The process of the physical transition from solid to liquid caused by the increase in the internal energy of a substance is called melting. The heat and mass transfer of a moving surface system into a cooling medium plays a significant role in the behavior of interacting substances. The study of melting characters and their effects when moving over different mediums and materials is very important for keeping the material away from the molten state. Roberts [21] concentrated his research on a melting body of ice due to hot air. Epstein [22] illustrated the melting heat transfer over a laminar flow subjected to a plate to obtain the similarities between melting and diffusion. Kazmierczak et al. [23] emphasized the study of the convection flow of liquid in a porous medium that was subjected to a plate. Kumar [24] studied melting and Joule heating effects over a sheet. Krishnamurthy et al. [25] considered a Williamson fluid to study MHD boundary layer flow in a porous medium that was subjected to a chemical reaction over a stretching sheet. Radhika et al. [26] exemplified heat transfer and flow of a dusty hybrid nanoliquid moving past a surface and experiencing melting effects. Reddy et al. [27] explained the radiative flow of a nanoliquid moving past an extending sheet by considering the heat transfer due to melting. The heat transfer effects on Reiner–Philippoff nanofluid across a parabola were studied by Sajid et al. [28]. Ahmed and Mohamed [29] analyzed the heat and mass transfer impacts on hybrid nanofluid flow across a thin film. Mohamed and Hossainy [30] explored the flow of a hybrid nanofluid using computational methods. Mohamed et al. [31] studied the homogeneous–heterogeneous impacts on magnetodynamic Prandtl fluid flow.
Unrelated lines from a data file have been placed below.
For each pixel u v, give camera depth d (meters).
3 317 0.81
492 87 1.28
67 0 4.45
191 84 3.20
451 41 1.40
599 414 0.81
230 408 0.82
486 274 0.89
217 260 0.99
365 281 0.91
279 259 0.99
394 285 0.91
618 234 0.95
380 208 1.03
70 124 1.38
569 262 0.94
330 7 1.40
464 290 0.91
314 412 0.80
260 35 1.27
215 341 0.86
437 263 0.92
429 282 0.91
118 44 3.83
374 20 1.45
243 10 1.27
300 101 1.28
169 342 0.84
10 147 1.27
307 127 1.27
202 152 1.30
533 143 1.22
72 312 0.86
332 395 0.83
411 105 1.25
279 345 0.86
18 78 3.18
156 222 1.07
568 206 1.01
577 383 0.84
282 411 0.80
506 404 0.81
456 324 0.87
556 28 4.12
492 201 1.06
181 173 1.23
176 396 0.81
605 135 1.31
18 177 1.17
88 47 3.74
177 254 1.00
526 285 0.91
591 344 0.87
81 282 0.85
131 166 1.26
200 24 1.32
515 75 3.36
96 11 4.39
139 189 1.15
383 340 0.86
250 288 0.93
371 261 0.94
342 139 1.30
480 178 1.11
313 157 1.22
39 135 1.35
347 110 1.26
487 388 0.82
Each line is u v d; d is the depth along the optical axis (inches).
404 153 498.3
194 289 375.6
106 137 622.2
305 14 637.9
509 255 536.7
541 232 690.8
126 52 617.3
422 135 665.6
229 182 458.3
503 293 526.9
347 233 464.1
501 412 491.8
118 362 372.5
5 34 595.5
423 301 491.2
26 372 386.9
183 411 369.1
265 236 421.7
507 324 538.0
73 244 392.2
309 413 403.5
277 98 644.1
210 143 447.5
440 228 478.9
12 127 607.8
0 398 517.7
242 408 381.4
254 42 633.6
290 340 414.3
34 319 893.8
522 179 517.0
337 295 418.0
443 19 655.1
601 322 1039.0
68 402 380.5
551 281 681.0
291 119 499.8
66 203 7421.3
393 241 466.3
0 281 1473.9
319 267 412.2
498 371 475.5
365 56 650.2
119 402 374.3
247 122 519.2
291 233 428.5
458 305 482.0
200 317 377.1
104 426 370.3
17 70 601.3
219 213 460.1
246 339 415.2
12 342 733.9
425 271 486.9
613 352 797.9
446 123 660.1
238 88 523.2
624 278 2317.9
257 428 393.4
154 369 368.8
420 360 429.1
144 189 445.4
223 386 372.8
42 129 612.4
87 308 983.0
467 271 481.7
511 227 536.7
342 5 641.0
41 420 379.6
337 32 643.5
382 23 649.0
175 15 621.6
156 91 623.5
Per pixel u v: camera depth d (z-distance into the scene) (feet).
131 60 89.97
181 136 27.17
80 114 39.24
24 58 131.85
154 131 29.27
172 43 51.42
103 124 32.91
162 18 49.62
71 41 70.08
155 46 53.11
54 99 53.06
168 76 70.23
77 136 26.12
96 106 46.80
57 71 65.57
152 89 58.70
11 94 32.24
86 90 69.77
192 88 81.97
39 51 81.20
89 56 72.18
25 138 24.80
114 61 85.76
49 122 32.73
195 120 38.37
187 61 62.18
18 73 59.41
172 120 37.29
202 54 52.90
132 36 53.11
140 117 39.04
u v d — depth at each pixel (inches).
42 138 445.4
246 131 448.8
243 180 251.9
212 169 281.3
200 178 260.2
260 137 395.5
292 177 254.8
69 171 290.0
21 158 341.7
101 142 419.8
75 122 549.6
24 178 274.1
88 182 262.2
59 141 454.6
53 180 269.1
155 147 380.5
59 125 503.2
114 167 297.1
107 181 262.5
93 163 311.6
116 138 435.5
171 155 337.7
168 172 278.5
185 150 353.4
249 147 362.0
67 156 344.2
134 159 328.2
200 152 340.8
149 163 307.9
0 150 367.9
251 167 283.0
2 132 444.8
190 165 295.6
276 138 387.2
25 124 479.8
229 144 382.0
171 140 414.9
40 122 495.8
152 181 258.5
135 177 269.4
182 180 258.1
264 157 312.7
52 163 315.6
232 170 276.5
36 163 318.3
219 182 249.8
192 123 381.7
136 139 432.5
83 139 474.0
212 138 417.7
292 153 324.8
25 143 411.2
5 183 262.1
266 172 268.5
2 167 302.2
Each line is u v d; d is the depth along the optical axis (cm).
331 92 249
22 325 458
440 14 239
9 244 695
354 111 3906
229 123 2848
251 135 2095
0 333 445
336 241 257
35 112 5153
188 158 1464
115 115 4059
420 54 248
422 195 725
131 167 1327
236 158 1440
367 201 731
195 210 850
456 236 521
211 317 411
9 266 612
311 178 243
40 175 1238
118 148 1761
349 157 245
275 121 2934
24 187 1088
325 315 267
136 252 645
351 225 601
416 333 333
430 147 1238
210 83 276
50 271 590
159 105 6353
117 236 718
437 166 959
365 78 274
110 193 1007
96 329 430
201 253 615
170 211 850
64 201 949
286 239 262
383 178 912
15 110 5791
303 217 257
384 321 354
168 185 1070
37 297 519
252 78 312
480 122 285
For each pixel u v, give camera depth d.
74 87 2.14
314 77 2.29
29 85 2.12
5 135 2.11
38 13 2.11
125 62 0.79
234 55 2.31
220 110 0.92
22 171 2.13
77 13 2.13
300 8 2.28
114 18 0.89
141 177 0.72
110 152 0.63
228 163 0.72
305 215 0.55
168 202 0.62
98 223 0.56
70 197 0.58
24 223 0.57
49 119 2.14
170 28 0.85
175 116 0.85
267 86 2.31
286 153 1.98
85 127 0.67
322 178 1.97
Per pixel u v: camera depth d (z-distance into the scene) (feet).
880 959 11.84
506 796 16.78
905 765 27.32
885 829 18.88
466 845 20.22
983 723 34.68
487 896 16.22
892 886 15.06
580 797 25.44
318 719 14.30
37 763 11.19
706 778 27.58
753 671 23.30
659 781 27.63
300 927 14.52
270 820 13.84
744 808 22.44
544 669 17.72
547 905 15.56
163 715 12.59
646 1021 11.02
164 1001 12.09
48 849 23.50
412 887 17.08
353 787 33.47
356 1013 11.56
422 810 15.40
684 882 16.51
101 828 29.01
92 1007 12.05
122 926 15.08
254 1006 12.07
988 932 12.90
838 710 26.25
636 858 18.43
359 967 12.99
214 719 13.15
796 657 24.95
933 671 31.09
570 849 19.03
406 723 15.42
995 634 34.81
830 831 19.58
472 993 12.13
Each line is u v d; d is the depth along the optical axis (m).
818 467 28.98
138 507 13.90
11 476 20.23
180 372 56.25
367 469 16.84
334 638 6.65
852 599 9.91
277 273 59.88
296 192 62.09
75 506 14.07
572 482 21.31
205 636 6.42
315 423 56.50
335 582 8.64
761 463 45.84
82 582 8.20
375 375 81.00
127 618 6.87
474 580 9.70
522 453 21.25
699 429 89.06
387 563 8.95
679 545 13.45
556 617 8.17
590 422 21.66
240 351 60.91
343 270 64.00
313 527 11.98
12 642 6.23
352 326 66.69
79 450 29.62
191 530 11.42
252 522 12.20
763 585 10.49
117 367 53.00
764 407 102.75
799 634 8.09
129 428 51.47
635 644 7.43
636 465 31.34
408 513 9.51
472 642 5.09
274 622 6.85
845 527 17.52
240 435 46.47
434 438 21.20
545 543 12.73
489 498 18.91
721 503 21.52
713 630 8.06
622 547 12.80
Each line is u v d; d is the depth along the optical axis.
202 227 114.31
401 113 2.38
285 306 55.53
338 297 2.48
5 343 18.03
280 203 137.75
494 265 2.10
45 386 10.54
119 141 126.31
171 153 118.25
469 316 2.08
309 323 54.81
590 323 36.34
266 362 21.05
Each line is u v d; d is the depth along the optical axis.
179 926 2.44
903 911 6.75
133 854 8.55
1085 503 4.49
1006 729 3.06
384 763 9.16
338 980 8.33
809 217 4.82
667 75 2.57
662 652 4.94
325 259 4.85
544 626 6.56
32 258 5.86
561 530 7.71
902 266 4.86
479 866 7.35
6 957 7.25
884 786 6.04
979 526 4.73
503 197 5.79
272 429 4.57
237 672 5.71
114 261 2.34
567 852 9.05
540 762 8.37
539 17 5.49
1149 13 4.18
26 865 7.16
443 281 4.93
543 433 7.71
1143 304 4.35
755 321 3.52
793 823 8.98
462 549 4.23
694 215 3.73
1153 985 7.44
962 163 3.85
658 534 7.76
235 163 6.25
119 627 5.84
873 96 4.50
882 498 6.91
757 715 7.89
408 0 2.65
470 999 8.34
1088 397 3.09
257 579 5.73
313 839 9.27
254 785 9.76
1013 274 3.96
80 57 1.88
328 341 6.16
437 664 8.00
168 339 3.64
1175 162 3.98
Solar water heating systems use heat exchangers to transfer the solar energy that is absorbed in solar collectors to the liquid or air used to heat water or a space. Heat exchangers can be made of steel, copper, bronze, stainless steel, aluminum, or cast iron. Solar heating systems usually use copper because it is a good thermal conductor and has greater resistance to corrosion [32]. Recent numerical investigations by Hissouf et al. [33] and Jia et al. [34] showed that the thermal and electrical efficiency of solar heating is highly improved by using Cu and Al nanofluids. Hybrid nanofluids were utilized in several systems. Previous research showed that hybrid nanofluids exhibit promising results for solar heating applications, where the performance was greatly enhanced. Due to these extraordinary applications of hybrid nanofluids for solar heating, this article intends to fill the opening in the current literature.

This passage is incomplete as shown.